I have to understand what that underwater world is for her. Concentrating not only on the script and the dialogue, but also on what you can’t see in a movie creates a deeper energy around these characters. It’s not that I take something from one character to another—but, of course, it stays somewhere in me.

Christian: I think Paula works on her characters so that, in the end, she doesn’t need us anymore. This is freedom: She doesn’t need the camera, she doesn’t need the look of male subjects. She can leave and have a life of her own. In Afire, when she leaves the glade [on] the bicycle, I always have the feeling she has a life of her own. She can eat ice cream and have her friends; she doesn’t need us.

Erik: This reminds me of how I feel watching Monica Vitti in Antonioni’s films.

Christian: You know, Afire and Il Deserto Rosso are very similar.

Erik: I want to touch on your interest in elementality, which, again, we see throughout your films. Particularly with water: rivers, oceans, swimming pools, aquaria, tropical islands, harbors, shipwrecks. Do these images have some special experiential link to the act of watching film?

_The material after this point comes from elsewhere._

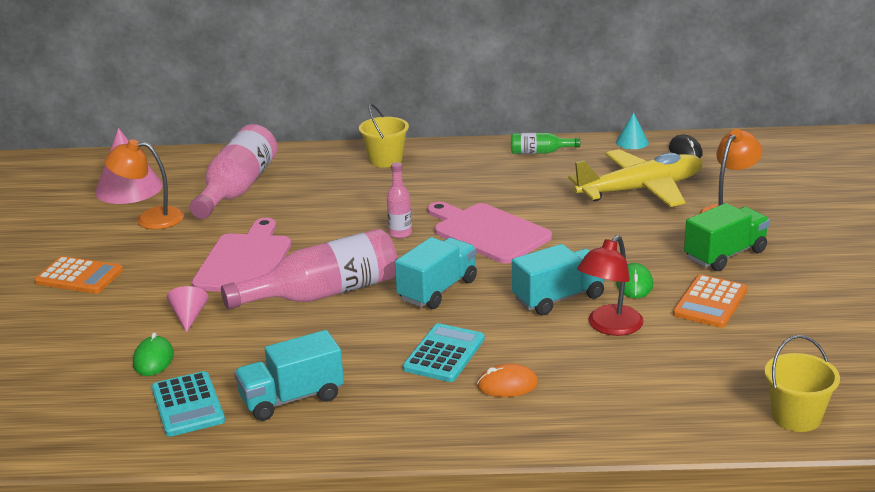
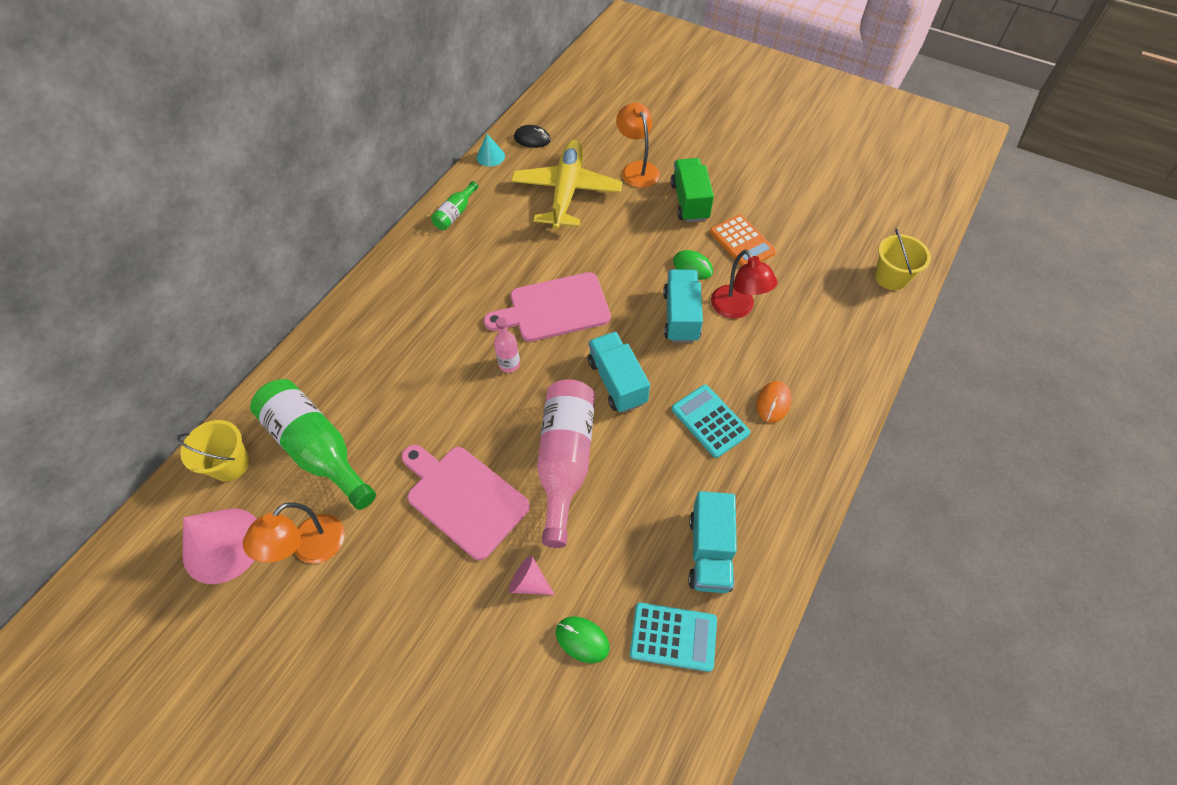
camera: 60 degrees left, 30 degrees up
orange calculator [34,256,123,294] -> none
pink bottle [190,124,277,219] -> green bottle [250,379,376,510]
yellow bucket [359,104,409,167] -> yellow bucket moved to [177,420,250,481]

Christian: In the German tradition, we have two kinds of water: Water as a border between life and death, like the River Styx or the Wupper River, which is near the town of Wuppertal. In German, there is a saying, to go over the Wupper, [which] means you have to die. There are rivers and oceans you can take your ship to, and you can vanish, or go away. Sometimes, water is a border—and sometimes it is a possibility, like a horizon. But I was interested in water in this third way: an element in which you can live, like in Undine, or die, like in Transit.

In the German Romantic tradition, water is something you can die in. And it is [also] the possibility of being free—both exist. I thought a lot about water, and I [had] the idea of making this trilogy about water and fire and so on. I [haven’t had] an idea for the third element—I can’t do anything with air, I have no ideas for air—so I started a new trilogy. Perhaps it’s because air has nothing to do with cinema. Water [does]: You are inside and outside. You can’t live in it, but you can dream yourself inside of it.